Incentive Compensation Recoupment Policy


A. General Policy


In the event of a significant restatement of the published financial statements of the Partnership for any fiscal year commencing with the Partnership's 2007 fiscal year, the Compensation Committee of the Board of Supervisors (the "Committee") will review all incentive compensation paid to executives of the Partnership on the basis of having met or exceeded preestablished Partnership performance targets or goals for performance periods with respect to the Partnership's Annual Incentive Plan or any successor programs or plans or other cash-based or equity-based incentive compensation plans, in which the benefit amounts depend upon Partnership financial results, approved by the Board of Supervisors (collectively, "Incentive Compensation").


If such Incentive Compensation would have been lower had it been calculated based on the restated financial results, the Committee, to the extent permitted by applicable law, shall have the sole and absolute discretion and authority to seek reimbursement of the amount, or some lesser portion thereof, without interest, by which the executives' Incentive Compensation exceeded the lower payment that would have been made based on the restated financial results, regardless of the fault, misconduct or responsibility of any such executive in the restatement.
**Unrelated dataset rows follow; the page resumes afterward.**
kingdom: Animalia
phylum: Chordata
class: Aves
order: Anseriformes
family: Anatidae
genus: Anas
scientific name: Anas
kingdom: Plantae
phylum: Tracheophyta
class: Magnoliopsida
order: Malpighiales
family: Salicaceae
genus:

If at the time of the Committee's decision to seek such reimbursement, an executive is still employed by the Partnership and it is determined that Section B of this policy does not apply to that executive, then, to the extent possible, such reimbursement will be structured as a deduction against future payments to be made by the Partnership to that executive in a manner so as to avoid undue financial hardship on that executive.


If such Incentive Compensation would have been higher had it been calculated based on the restated financial results, the Committee, to the extent permitted by applicable law, shall have the sole and absolute discretion and authority to provide reimbursement to one or more of the executives of the amount, or some lesser portion thereof, by which the executives' Incentive Compensation that would have been paid based on the restated financial results exceeded the lower payment actually made to the executives.


For purposes of this policy, (i) the term "significant restatement" means a restatement triggered by a material accounting error (as determined by the Committee in its sole discretion) in the Partnership's previously issued financial statements required under the securities laws, and (ii) the term "executives" shall mean employees of the Partnership with a level of managing director/general manager/regional distribution manager or higher.


B. Fraud or Intentional Misconduct


In addition to Section A of this policy, if the Committee determines that any fraud or intentional misconduct by an executive was a contributing factor to the Partnership having to make a significant restatement, then the Committee, to the extent permitted by applicable law, shall have the sole and absolute discretion and authority to take, or direct management of the Partnership to take, any and all of the following actions with respect to that executive: (a) disciplinary action by the Partnership against such executive, up to, and including, termination, (b) requiring reimbursement of all, or any part, of the compensation paid to that executive in excess of that executive's base salary, plus interest, including, without limitation, cancellation of any unvested restricted units granted under the Partnership's restricted unit plan(s), and (c) taking such action with respect to regulatory authorities as it shall deem appropriate.